Hal senada juga disampaikan oleh Ketua Cabang Gerakan Mahasiswa Kristen Indonesia (GMKI) Jakarta, Tamtam Sanjaya. Ia mengatakan jika pihaknya tidak akan mengerahkan kadernya untuk ikut aksi 22 Mei besok. Hal ini disampaikan Tamtam lantaran secara organisasi, GMKI sendiri tidak ada instruksi terkait keikutsertaannya pada aksi yang digagas oleh BEM-SI tersebut.

“Instruksi bahwa GMKI tidak ikut serta dalam aksi tanggal 22 Mei,” kata Tamtam.

Ketua GMNI Jakarta Timur, Yohana Maris Budianti, juga menyampaikan hal serupa.

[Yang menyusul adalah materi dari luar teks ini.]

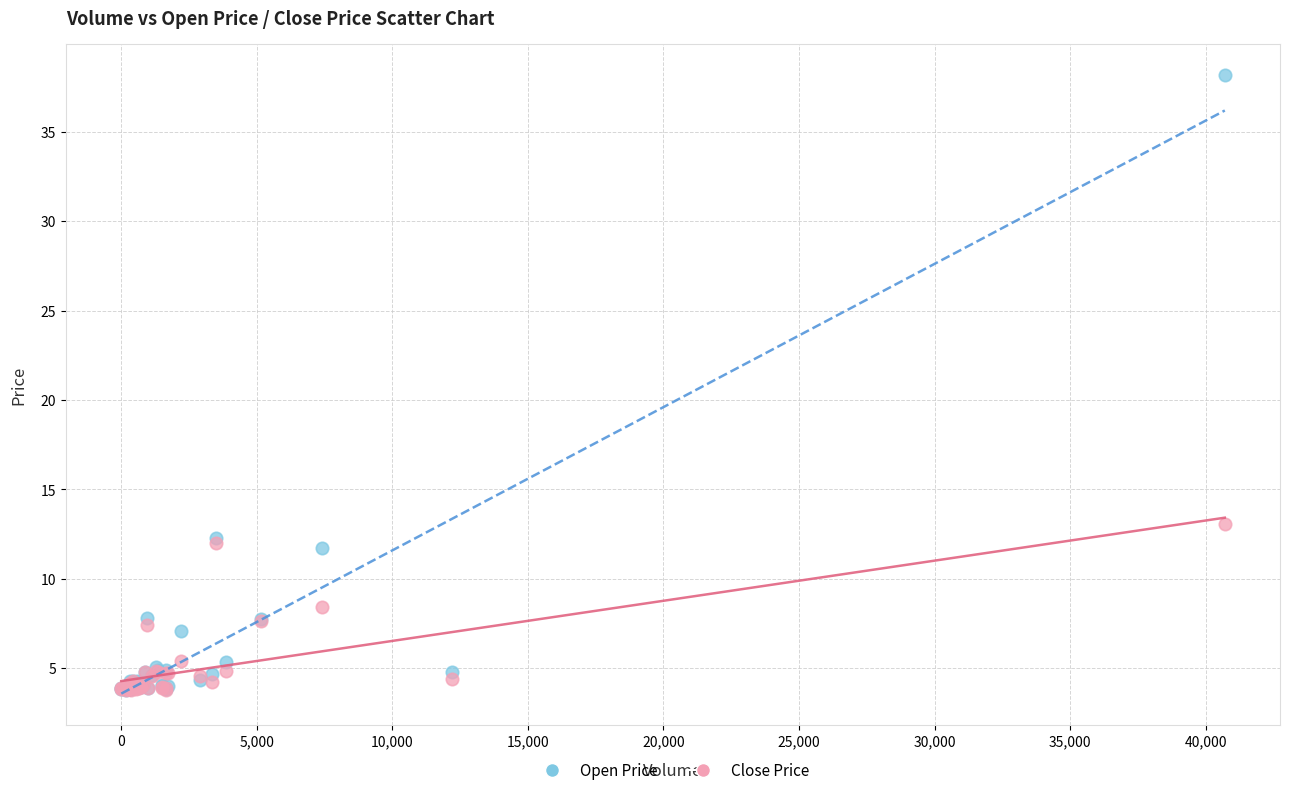

What are all the series names shown in the legend?

Open Price, Close Price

Pasalnya, ia meminta agar Aksi 22 Mei tidak dibesar-besarkan karena merupakan aksi klaim sepihak saja.

“Aksi 22 Mei bagi kami tidak perlu dibesarkan karena dilakukan oleh oknum – oknum yang tidak bertanggungjawab, dan juga harus dianalisa terlebih dahulu sebelum menurunkan Presiden,” jelas Yohana.

Dan selanjutnya Ketua PC Hikmahbudhi Jakarta Timur, Abhinyano juga menyatakan penyesalannya terkait adanya salah satu isu yang akan dibawa dalam Aksi 22 Mei nanti, yakni desakan agar Presiden Joko Widodo mengundurkan diri.

“Kami kelompok Cipayung mengutuk keras aksi penggulingan Presiden atau Aksi Makar tersebut. Kita sebagai Mahasiswa memang harus punya fungsi kontrol. Kita wajib mengkritisi pemerintah, tapi dalam konteks kritis yang sehat, tidak harus langsung menurunkan Presiden. Aksi yang dilakukan tanggal 22 Mei besok tidak menggambarkan fungsi kontrol Mahasiswa kepada Pemerintah yang sehat, melainkan aksi penghancuran Negara,” tegas Abhi.